## Try it:
Look through the records below for the line holding "0 | 14.99 |". Write it out exactly, with each following line through the line holding "FAWIN 2.1.795: crpBoard".

----

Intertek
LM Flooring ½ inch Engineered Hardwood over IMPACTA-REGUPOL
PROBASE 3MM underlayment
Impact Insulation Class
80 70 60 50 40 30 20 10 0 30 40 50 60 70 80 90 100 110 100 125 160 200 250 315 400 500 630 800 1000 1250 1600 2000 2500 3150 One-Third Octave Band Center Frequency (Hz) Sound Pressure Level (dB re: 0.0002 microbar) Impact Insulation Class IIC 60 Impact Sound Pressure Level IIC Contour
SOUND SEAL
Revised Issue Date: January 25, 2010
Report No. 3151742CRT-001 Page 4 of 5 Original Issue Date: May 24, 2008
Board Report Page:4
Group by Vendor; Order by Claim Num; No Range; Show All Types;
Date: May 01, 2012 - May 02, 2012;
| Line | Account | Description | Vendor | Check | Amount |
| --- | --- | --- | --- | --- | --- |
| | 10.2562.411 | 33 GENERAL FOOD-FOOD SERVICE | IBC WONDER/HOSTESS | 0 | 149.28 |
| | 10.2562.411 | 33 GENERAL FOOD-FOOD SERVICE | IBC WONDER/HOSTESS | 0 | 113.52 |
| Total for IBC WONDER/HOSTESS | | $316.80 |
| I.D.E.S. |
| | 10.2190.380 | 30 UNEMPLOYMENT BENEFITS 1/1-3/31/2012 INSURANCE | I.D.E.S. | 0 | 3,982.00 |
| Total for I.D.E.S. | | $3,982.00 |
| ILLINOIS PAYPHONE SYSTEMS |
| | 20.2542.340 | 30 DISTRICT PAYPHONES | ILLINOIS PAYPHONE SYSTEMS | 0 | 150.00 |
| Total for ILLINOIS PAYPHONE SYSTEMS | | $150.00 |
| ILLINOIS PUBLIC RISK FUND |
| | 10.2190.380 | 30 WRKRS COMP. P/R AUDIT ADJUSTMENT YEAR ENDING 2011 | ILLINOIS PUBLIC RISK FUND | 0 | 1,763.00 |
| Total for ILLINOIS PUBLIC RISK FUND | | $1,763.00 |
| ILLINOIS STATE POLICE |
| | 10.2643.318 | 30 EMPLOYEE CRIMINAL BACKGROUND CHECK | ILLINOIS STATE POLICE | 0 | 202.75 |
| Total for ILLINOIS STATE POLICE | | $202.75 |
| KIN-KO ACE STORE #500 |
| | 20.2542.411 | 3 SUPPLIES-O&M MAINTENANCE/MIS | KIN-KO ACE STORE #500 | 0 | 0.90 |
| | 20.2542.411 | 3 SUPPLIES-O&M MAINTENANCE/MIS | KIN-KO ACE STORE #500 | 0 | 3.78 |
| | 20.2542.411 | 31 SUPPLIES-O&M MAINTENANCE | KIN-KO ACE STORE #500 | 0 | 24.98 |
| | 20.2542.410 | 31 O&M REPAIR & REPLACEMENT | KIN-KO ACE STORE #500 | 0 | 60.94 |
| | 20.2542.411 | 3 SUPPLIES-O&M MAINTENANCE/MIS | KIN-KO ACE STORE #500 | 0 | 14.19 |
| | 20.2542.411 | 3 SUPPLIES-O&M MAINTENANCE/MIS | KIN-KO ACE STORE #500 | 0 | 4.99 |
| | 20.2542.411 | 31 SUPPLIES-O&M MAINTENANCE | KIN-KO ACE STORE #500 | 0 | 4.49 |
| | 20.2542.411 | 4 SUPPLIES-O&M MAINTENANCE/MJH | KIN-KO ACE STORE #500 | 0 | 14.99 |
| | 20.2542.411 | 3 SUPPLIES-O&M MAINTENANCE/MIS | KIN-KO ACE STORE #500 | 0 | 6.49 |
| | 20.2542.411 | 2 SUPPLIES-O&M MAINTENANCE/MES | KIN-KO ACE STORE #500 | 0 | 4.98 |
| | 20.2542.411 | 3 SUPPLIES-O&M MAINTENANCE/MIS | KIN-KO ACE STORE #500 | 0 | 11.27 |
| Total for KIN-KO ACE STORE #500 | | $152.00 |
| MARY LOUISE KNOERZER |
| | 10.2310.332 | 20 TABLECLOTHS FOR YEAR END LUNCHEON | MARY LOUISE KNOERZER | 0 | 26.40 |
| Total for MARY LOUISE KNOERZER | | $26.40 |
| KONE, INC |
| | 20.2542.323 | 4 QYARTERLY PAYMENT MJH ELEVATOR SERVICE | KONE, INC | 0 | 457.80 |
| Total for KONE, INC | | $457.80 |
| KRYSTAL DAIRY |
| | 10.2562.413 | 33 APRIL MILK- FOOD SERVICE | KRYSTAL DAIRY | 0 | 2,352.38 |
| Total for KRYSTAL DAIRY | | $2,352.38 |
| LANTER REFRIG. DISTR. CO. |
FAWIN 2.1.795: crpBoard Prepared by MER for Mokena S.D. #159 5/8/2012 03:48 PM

----

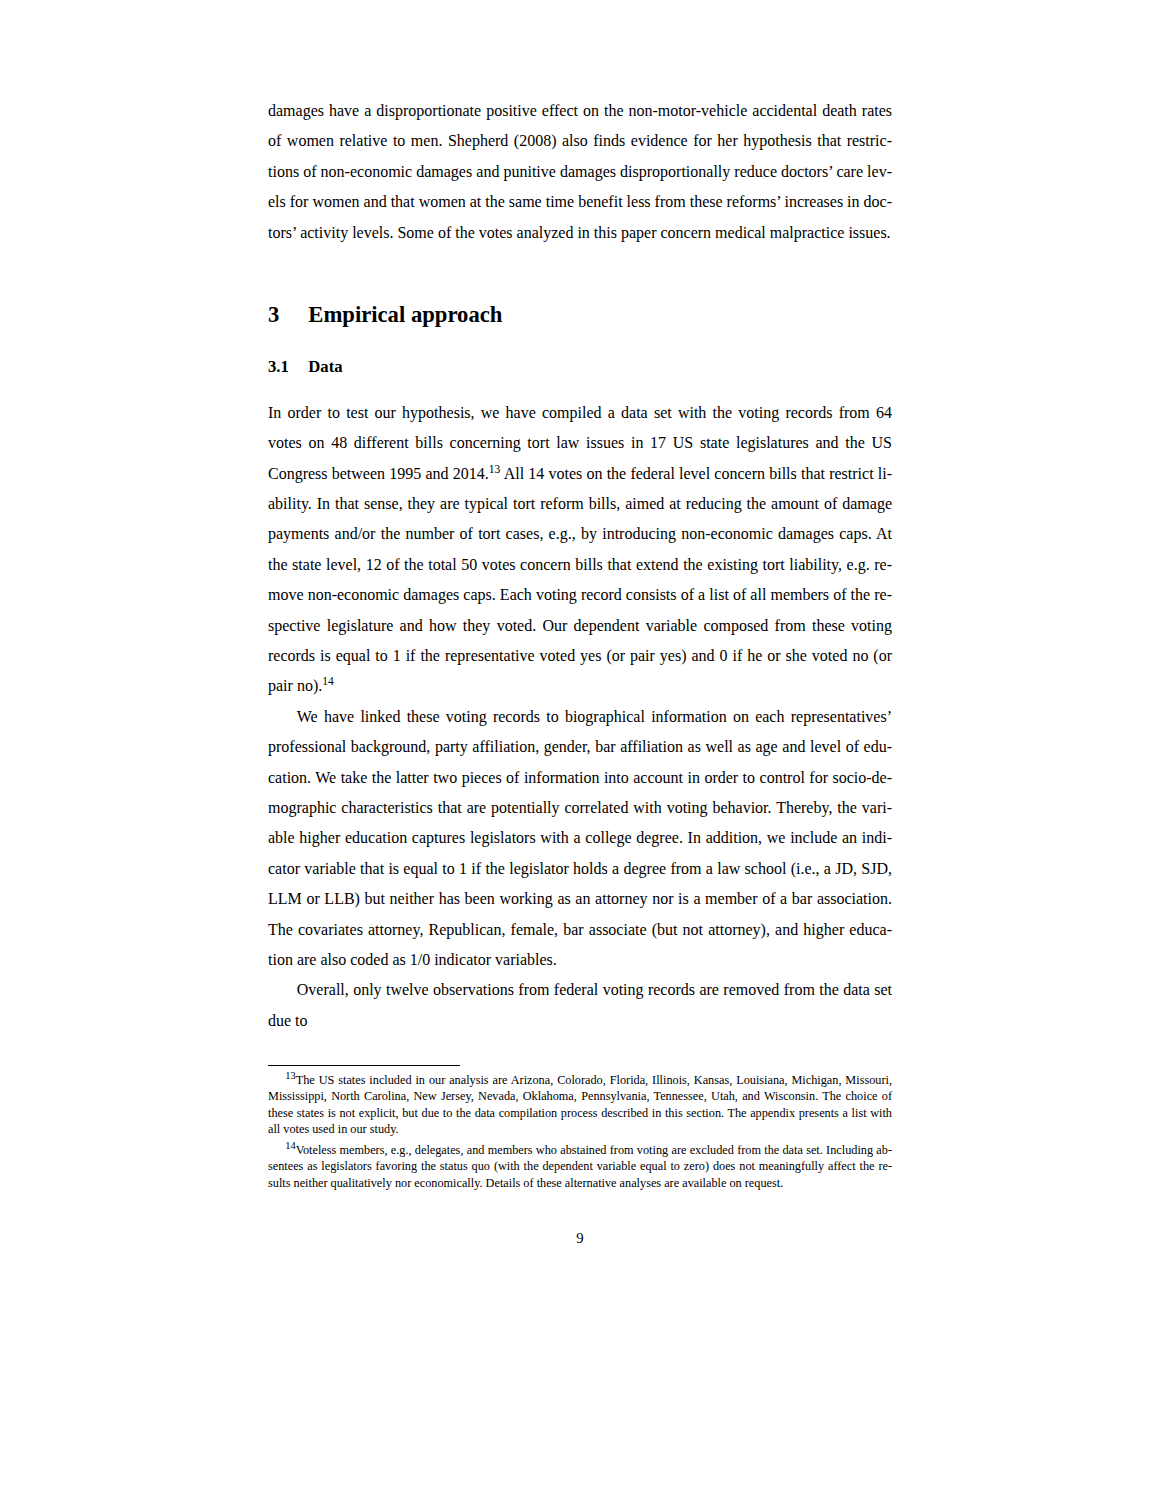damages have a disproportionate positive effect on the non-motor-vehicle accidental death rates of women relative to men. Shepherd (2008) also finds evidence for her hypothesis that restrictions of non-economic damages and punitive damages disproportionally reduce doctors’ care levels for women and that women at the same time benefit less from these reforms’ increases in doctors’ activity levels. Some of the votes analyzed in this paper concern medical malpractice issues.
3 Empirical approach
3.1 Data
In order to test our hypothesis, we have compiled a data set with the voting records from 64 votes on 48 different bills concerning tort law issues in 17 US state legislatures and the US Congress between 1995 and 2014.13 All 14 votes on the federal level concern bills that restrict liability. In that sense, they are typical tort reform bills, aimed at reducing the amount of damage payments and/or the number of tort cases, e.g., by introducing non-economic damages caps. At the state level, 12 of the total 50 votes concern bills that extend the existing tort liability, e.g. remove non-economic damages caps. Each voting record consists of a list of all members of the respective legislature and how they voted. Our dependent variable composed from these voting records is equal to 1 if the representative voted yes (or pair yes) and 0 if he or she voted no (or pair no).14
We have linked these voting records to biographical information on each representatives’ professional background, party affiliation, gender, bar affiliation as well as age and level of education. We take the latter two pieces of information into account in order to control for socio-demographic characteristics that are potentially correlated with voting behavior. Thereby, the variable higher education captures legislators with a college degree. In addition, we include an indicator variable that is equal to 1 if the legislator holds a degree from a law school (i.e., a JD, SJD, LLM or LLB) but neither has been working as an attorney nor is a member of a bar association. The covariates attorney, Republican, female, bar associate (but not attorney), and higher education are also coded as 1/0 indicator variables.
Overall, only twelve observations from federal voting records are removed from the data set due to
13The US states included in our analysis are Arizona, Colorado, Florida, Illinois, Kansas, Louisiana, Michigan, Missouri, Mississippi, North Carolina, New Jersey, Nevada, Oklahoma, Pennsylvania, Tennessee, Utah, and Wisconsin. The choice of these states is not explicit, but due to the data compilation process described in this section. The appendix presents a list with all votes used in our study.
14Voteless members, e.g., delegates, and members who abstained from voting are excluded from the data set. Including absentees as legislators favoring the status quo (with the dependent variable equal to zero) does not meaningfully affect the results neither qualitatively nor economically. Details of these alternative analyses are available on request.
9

----

## Response:
| | 20.2542.411 | 4 SUPPLIES-O&M MAINTENANCE/MJH | KIN-KO ACE STORE #500 | 0 | 14.99 |
| | 20.2542.411 | 3 SUPPLIES-O&M MAINTENANCE/MIS | KIN-KO ACE STORE #500 | 0 | 6.49 |
| | 20.2542.411 | 2 SUPPLIES-O&M MAINTENANCE/MES | KIN-KO ACE STORE #500 | 0 | 4.98 |
| | 20.2542.411 | 3 SUPPLIES-O&M MAINTENANCE/MIS | KIN-KO ACE STORE #500 | 0 | 11.27 |
| Total for KIN-KO ACE STORE #500 | | $152.00 |
| MARY LOUISE KNOERZER |
| | 10.2310.332 | 20 TABLECLOTHS FOR YEAR END LUNCHEON | MARY LOUISE KNOERZER | 0 | 26.40 |
| Total for MARY LOUISE KNOERZER | | $26.40 |
| KONE, INC |
| | 20.2542.323 | 4 QYARTERLY PAYMENT MJH ELEVATOR SERVICE | KONE, INC | 0 | 457.80 |
| Total for KONE, INC | | $457.80 |
| KRYSTAL DAIRY |
| | 10.2562.413 | 33 APRIL MILK- FOOD SERVICE | KRYSTAL DAIRY | 0 | 2,352.38 |
| Total for KRYSTAL DAIRY | | $2,352.38 |
| LANTER REFRIG. DISTR. CO. |
FAWIN 2.1.795: crpBoard Prepared by MER for Mokena S.D. #159 5/8/2012 03:48 PM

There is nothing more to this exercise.